1) Put my coat back on
2) Put my shoes back on
3) Repack the computer
4) Repack the approved, 1-quart-size zip-lock bag
5) Strap on my backpack

All of this with no chair or table, elbow to elbow with a dozen other people all doing the same thing. I'm trying to grab my stuff as more and more bins come clattering down the rollers. I can't find my shoes, and I have no idea where my passport is. The scene is so chaotic it's making my head spin. Then it gets worse:

"Whose bag is this?" yelps a woman in a red TSA vest.

Naturally it's mine, and naturally she has to scan it again, because "there's something in there." That something turns out to be a 2.5-ounce bottle of hand sanitizer. In a rush, I'd packed it separately from my other lethal fluids and forgotten about it.

Five minutes later, after the bag finally completes its second trip down the belt, the woman unzips it, digs down inside and emerges with the sanitizer. She holds it up for inspection, making a tsk-tsk noise. "You can't have this."

"Why not? It's fewer than 3 ounces."

"It's not in a zip-lock bag."

"That's because my zip-lock bag is over here, with these other things inside."

"Well, it has to be in a zip-lock bag."

"But it's right there in your hand! You can see what it is."

"I told you, it has to be in a zip-lock bag."

"You realize I just stepped off a 10-hour flight, and that bottle was with me the whole time?"

No reply, just a stare.

There's a pause now while I attempt to make sure that I'm not dreaming. There are those times in life when you simply can't believe you're having the conversation you appear to be having, and this is one of them.

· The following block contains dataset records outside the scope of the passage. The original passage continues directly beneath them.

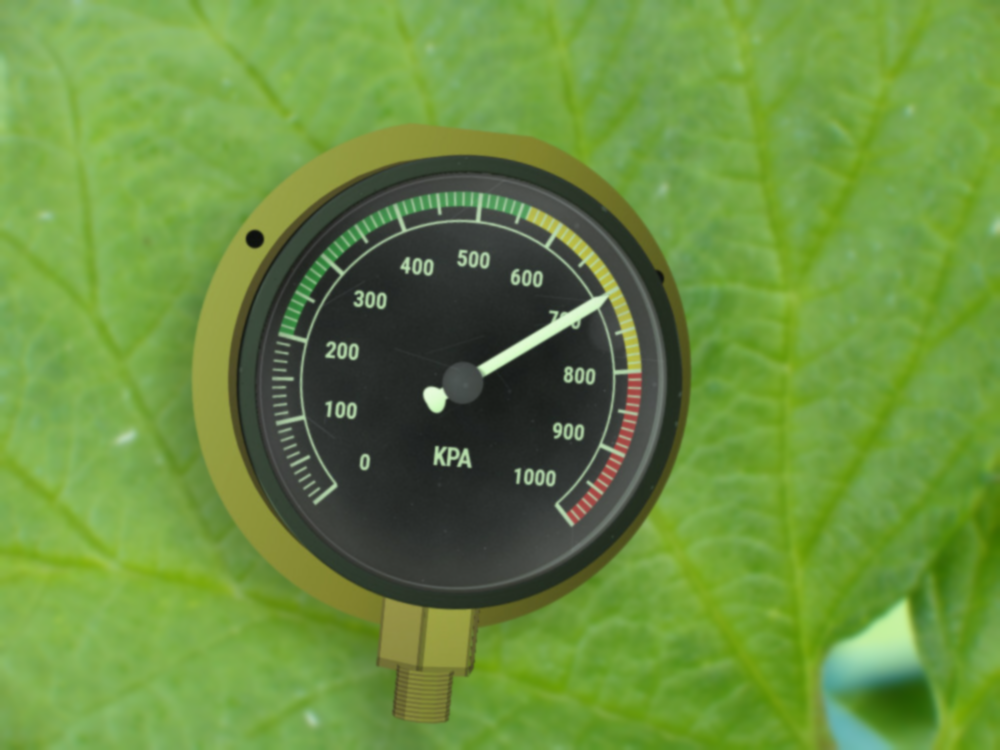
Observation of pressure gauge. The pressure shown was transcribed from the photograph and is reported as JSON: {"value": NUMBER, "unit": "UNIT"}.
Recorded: {"value": 700, "unit": "kPa"}
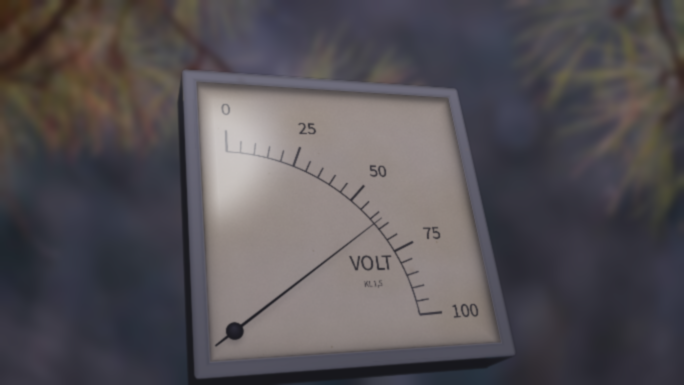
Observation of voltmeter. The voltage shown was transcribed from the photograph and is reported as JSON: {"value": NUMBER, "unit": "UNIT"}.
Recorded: {"value": 62.5, "unit": "V"}
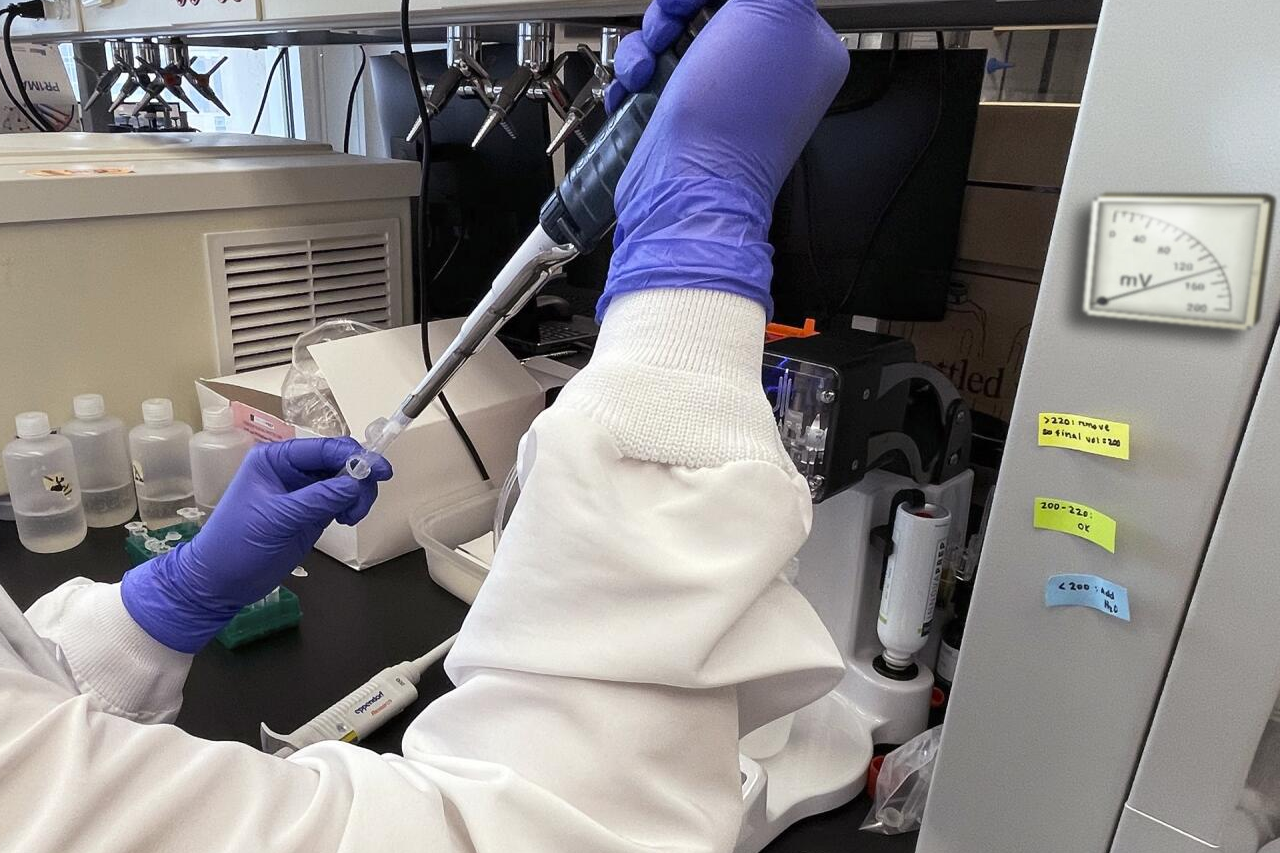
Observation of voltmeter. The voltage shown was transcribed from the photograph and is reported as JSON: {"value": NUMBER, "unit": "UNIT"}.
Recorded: {"value": 140, "unit": "mV"}
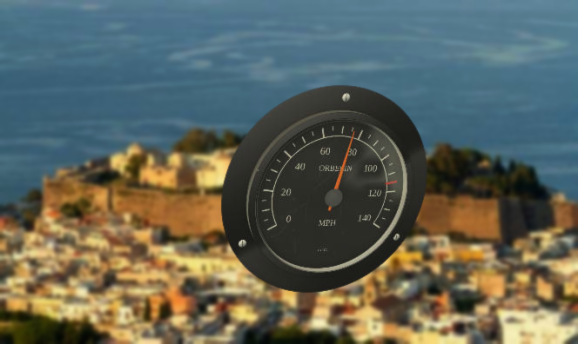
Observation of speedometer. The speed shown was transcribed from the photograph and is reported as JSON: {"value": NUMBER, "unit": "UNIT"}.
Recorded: {"value": 75, "unit": "mph"}
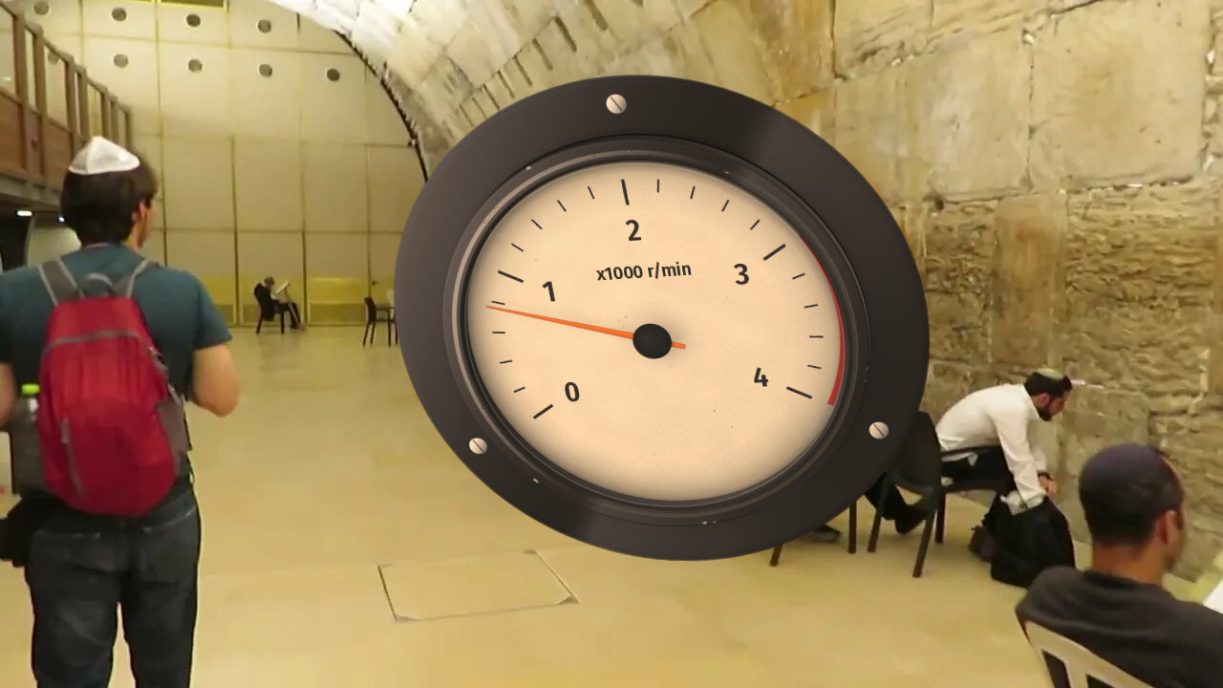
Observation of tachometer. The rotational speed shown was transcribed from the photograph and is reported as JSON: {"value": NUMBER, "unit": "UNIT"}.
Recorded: {"value": 800, "unit": "rpm"}
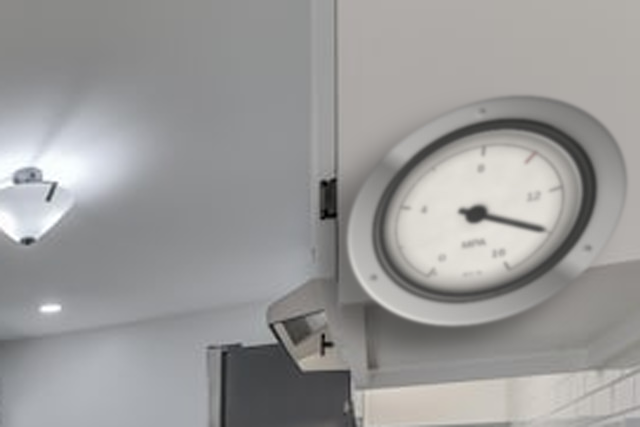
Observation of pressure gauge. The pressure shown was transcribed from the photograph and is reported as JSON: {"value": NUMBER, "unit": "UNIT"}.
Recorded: {"value": 14, "unit": "MPa"}
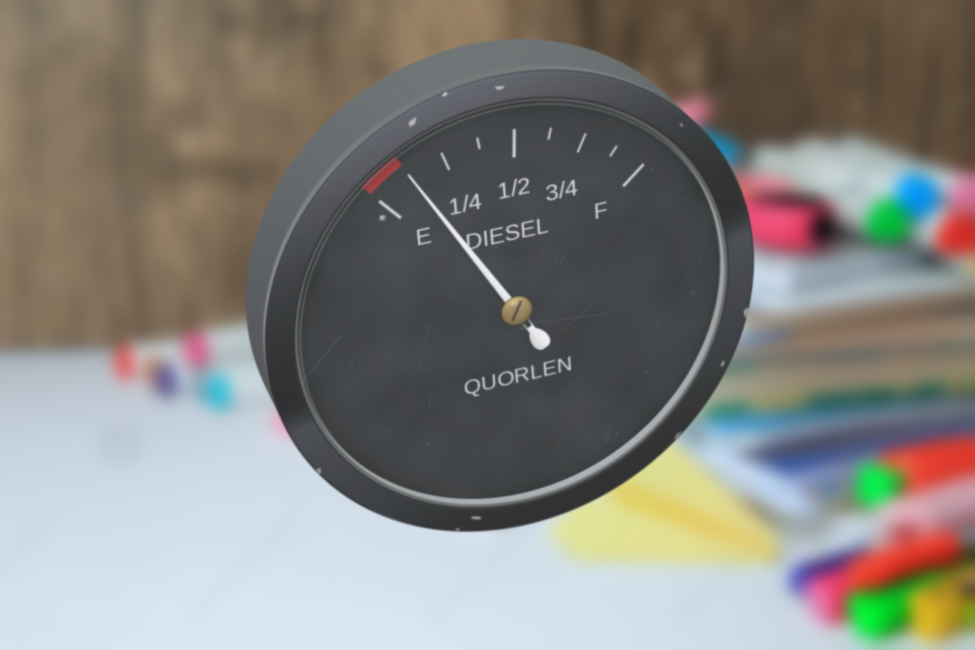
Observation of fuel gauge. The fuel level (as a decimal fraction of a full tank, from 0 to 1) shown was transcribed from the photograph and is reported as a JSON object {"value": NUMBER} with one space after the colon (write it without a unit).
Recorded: {"value": 0.125}
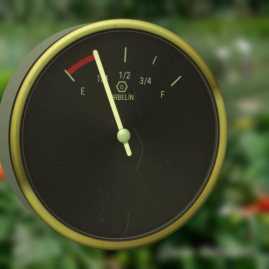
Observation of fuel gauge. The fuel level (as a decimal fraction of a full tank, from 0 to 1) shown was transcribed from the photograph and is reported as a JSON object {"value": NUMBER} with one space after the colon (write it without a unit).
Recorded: {"value": 0.25}
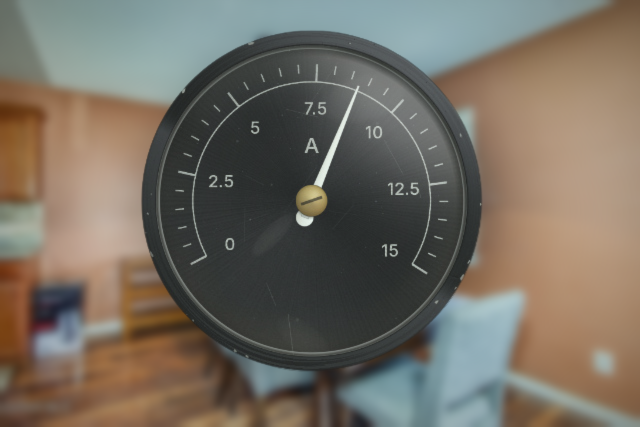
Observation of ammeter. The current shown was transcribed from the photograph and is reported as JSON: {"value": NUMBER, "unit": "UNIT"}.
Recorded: {"value": 8.75, "unit": "A"}
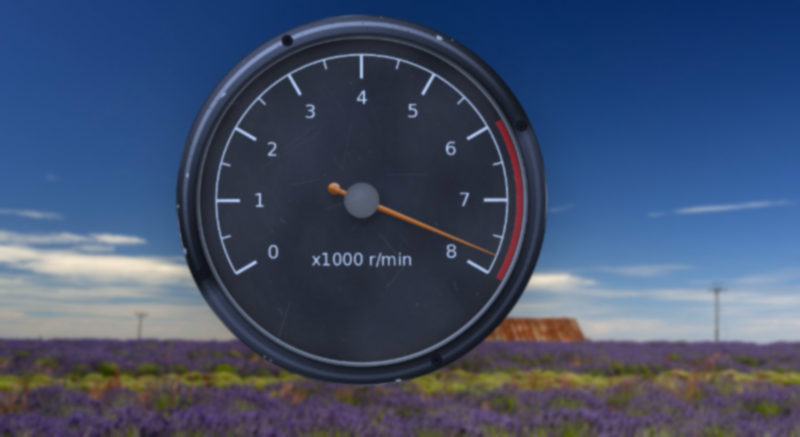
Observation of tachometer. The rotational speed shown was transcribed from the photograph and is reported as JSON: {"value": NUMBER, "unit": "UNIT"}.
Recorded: {"value": 7750, "unit": "rpm"}
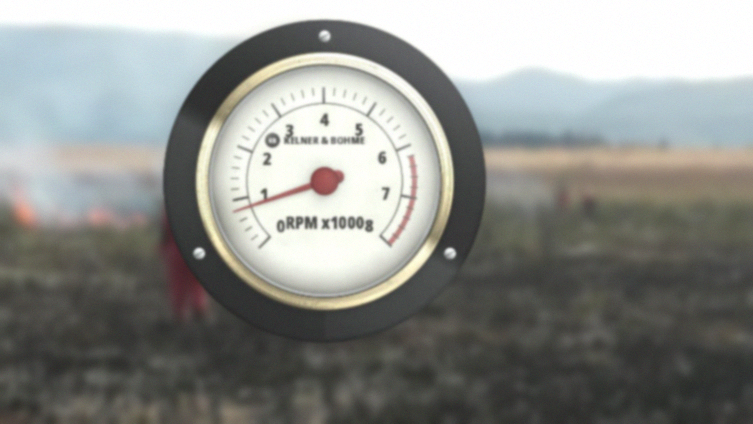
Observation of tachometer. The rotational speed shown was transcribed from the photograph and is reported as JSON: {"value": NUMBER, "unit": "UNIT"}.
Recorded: {"value": 800, "unit": "rpm"}
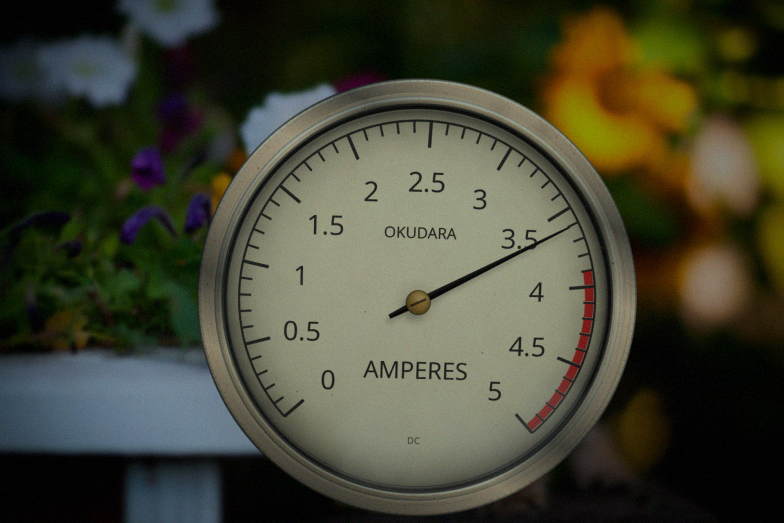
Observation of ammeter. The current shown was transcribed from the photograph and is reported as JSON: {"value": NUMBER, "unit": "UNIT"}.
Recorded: {"value": 3.6, "unit": "A"}
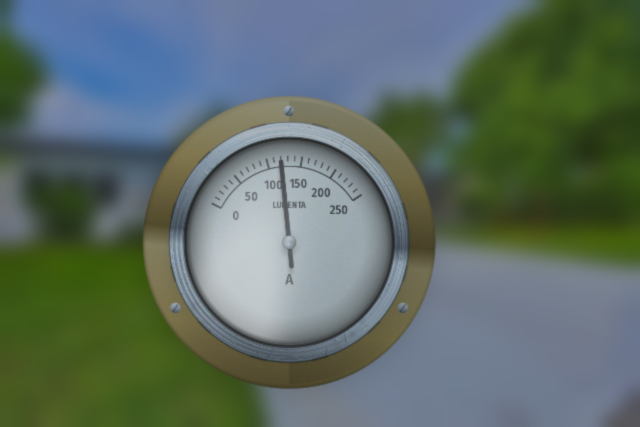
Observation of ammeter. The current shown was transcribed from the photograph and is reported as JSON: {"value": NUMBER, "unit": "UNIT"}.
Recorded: {"value": 120, "unit": "A"}
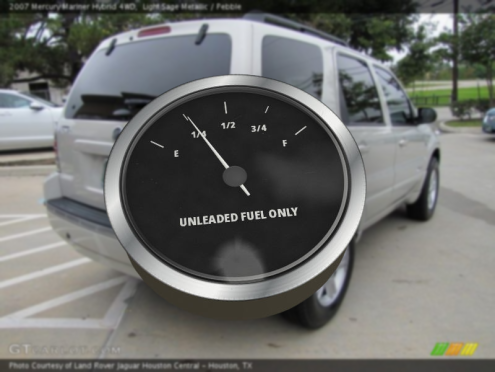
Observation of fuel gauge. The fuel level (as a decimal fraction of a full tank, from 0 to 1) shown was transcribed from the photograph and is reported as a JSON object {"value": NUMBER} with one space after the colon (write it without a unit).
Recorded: {"value": 0.25}
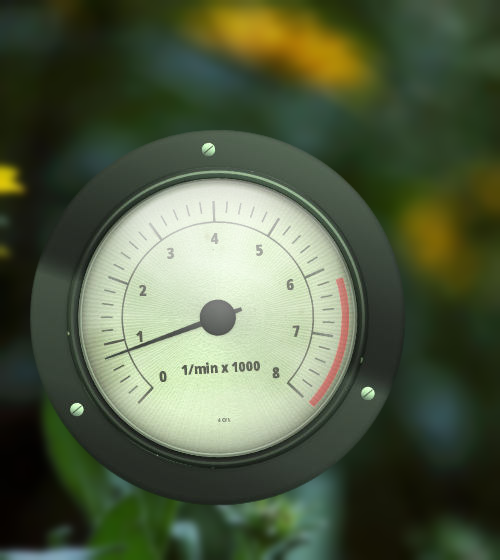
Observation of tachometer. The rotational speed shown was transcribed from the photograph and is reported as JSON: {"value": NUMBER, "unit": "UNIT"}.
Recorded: {"value": 800, "unit": "rpm"}
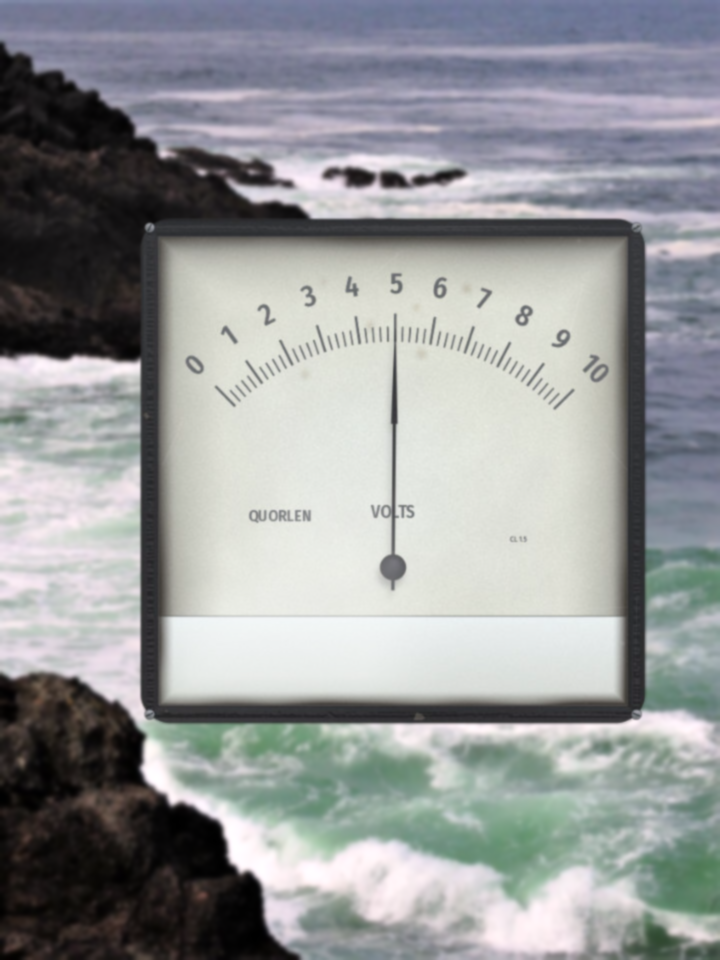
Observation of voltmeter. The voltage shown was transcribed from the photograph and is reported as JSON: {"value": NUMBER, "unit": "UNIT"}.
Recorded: {"value": 5, "unit": "V"}
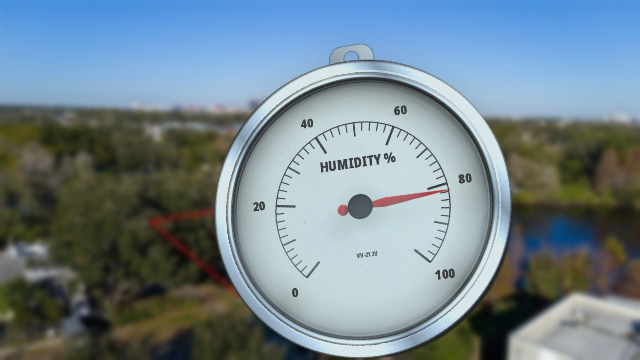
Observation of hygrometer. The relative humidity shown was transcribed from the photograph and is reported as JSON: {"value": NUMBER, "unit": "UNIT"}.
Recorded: {"value": 82, "unit": "%"}
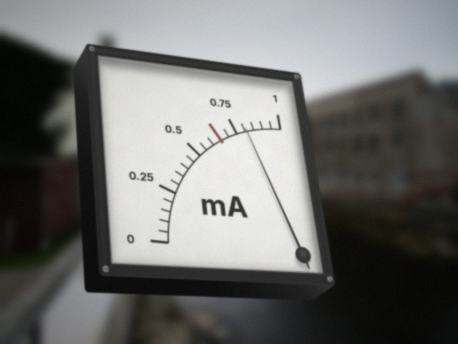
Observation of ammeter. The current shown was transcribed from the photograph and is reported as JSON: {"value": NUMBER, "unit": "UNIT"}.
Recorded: {"value": 0.8, "unit": "mA"}
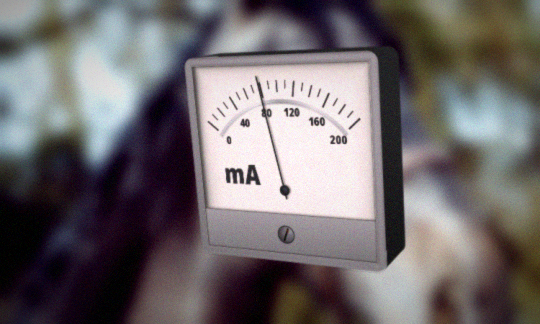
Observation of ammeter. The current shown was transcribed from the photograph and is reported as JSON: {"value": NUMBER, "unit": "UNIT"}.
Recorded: {"value": 80, "unit": "mA"}
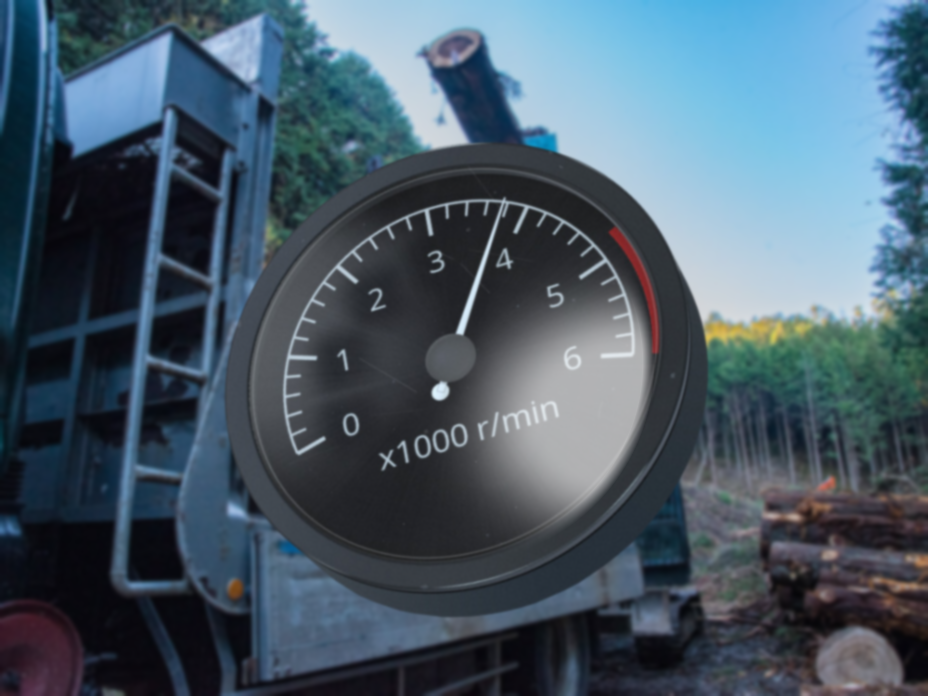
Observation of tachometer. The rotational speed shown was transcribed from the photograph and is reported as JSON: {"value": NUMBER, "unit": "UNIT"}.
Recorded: {"value": 3800, "unit": "rpm"}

"So," I say to the woman. "You mean to tell me that if I take that bottle, and put it into this bag with the other tubes and bottles, everything is OK. But if it stays by itself, you have to confiscate it?"

"I told you, it has to be in a zip-lock bag."

And into the zip-lock bag it went, and off I staggered to catch my connecting flight, which by now had departed.

There you have it: Tiny containers of hand sanitizer in zip-lock bags are harmless and approved. Those not in zip-lock bags are dangerous contraband. Meanwhile, the TSA still cannot justify its methods of confiscation: If certain liquids and gels are taken from a passenger, the assumption has to be that those materials are potentially hazardous. If so, why are they tossed unceremoniously into the trash? At every checkpoint you'll see a bin or barrel brimming with illegal containers. They are not quarantined or handed over to the bomb squad; they are thrown away. In effect, the agency readily admits that it knows these things are harmless. But it's going to steal them anyway, and either you like it or you don't fly.